(WHAT YOU ARE ASKED TO DO):
What is needed here is every record, retyped without any change.

%%

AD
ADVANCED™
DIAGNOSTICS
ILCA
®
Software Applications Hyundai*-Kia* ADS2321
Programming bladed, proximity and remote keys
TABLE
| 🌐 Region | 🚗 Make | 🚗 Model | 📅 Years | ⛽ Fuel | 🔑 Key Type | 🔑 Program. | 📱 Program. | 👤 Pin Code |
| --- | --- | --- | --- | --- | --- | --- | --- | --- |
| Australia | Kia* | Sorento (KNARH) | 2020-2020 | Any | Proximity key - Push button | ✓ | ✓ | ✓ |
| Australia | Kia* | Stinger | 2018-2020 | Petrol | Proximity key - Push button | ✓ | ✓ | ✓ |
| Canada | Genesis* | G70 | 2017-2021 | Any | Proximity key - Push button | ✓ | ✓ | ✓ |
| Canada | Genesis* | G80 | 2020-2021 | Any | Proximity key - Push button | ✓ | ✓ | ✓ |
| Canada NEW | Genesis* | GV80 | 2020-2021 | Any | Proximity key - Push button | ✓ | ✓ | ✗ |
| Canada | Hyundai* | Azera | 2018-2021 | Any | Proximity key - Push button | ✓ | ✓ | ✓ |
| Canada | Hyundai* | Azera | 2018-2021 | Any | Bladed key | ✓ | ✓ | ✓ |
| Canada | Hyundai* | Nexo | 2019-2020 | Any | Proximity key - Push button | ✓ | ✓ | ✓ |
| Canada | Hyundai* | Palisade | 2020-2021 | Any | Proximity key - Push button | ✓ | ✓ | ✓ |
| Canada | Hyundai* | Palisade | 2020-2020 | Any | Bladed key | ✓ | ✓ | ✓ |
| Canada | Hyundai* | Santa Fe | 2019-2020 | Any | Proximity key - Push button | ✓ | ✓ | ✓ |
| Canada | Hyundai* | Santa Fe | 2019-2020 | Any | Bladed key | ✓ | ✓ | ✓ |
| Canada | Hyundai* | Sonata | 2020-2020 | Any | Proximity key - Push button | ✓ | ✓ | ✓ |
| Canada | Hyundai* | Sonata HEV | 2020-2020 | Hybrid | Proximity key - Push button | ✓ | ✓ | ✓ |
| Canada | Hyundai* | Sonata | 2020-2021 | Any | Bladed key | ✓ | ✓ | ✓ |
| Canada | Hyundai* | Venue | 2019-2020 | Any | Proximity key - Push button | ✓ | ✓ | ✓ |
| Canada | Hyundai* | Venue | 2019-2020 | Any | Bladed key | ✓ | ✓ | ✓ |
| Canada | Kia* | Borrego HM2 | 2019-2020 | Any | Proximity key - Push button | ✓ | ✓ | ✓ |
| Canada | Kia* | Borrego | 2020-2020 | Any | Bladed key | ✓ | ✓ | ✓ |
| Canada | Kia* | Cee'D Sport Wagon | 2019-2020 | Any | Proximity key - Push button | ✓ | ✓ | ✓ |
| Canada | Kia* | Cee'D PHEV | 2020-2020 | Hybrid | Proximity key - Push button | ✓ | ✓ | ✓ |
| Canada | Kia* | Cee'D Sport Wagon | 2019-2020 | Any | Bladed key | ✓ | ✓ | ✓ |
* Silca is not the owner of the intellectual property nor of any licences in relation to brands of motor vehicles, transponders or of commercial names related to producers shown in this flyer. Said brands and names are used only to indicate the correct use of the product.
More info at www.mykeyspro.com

%%

(SOLUTION TO THE EXERCISE):
AD
ADVANCED™
DIAGNOSTICS
ILCA
®
Software Applications Hyundai*-Kia* ADS2321
Programming bladed, proximity and remote keys
TABLE
| 🌐 Region | 🚗 Make | 🚗 Model | 📅 Years | ⛽ Fuel | 🔑 Key Type | 🔑 Program. | 📱 Program. | 👤 Pin Code |
| --- | --- | --- | --- | --- | --- | --- | --- | --- |
| Australia | Kia* | Sorento (KNARH) | 2020-2020 | Any | Proximity key - Push button | ✓ | ✓ | ✓ |
| Australia | Kia* | Stinger | 2018-2020 | Petrol | Proximity key - Push button | ✓ | ✓ | ✓ |
| Canada | Genesis* | G70 | 2017-2021 | Any | Proximity key - Push button | ✓ | ✓ | ✓ |
| Canada | Genesis* | G80 | 2020-2021 | Any | Proximity key - Push button | ✓ | ✓ | ✓ |
| Canada NEW | Genesis* | GV80 | 2020-2021 | Any | Proximity key - Push button | ✓ | ✓ | ✗ |
| Canada | Hyundai* | Azera | 2018-2021 | Any | Proximity key - Push button | ✓ | ✓ | ✓ |
| Canada | Hyundai* | Azera | 2018-2021 | Any | Bladed key | ✓ | ✓ | ✓ |
| Canada | Hyundai* | Nexo | 2019-2020 | Any | Proximity key - Push button | ✓ | ✓ | ✓ |
| Canada | Hyundai* | Palisade | 2020-2021 | Any | Proximity key - Push button | ✓ | ✓ | ✓ |
| Canada | Hyundai* | Palisade | 2020-2020 | Any | Bladed key | ✓ | ✓ | ✓ |
| Canada | Hyundai* | Santa Fe | 2019-2020 | Any | Proximity key - Push button | ✓ | ✓ | ✓ |
| Canada | Hyundai* | Santa Fe | 2019-2020 | Any | Bladed key | ✓ | ✓ | ✓ |
| Canada | Hyundai* | Sonata | 2020-2020 | Any | Proximity key - Push button | ✓ | ✓ | ✓ |
| Canada | Hyundai* | Sonata HEV | 2020-2020 | Hybrid | Proximity key - Push button | ✓ | ✓ | ✓ |
| Canada | Hyundai* | Sonata | 2020-2021 | Any | Bladed key | ✓ | ✓ | ✓ |
| Canada | Hyundai* | Venue | 2019-2020 | Any | Proximity key - Push button | ✓ | ✓ | ✓ |
| Canada | Hyundai* | Venue | 2019-2020 | Any | Bladed key | ✓ | ✓ | ✓ |
| Canada | Kia* | Borrego HM2 | 2019-2020 | Any | Proximity key - Push button | ✓ | ✓ | ✓ |
| Canada | Kia* | Borrego | 2020-2020 | Any | Bladed key | ✓ | ✓ | ✓ |
| Canada | Kia* | Cee'D Sport Wagon | 2019-2020 | Any | Proximity key - Push button | ✓ | ✓ | ✓ |
| Canada | Kia* | Cee'D PHEV | 2020-2020 | Hybrid | Proximity key - Push button | ✓ | ✓ | ✓ |
| Canada | Kia* | Cee'D Sport Wagon | 2019-2020 | Any | Bladed key | ✓ | ✓ | ✓ |
* Silca is not the owner of the intellectual property nor of any licences in relation to brands of motor vehicles, transponders or of commercial names related to producers shown in this flyer. Said brands and names are used only to indicate the correct use of the product.
More info at www.mykeyspro.com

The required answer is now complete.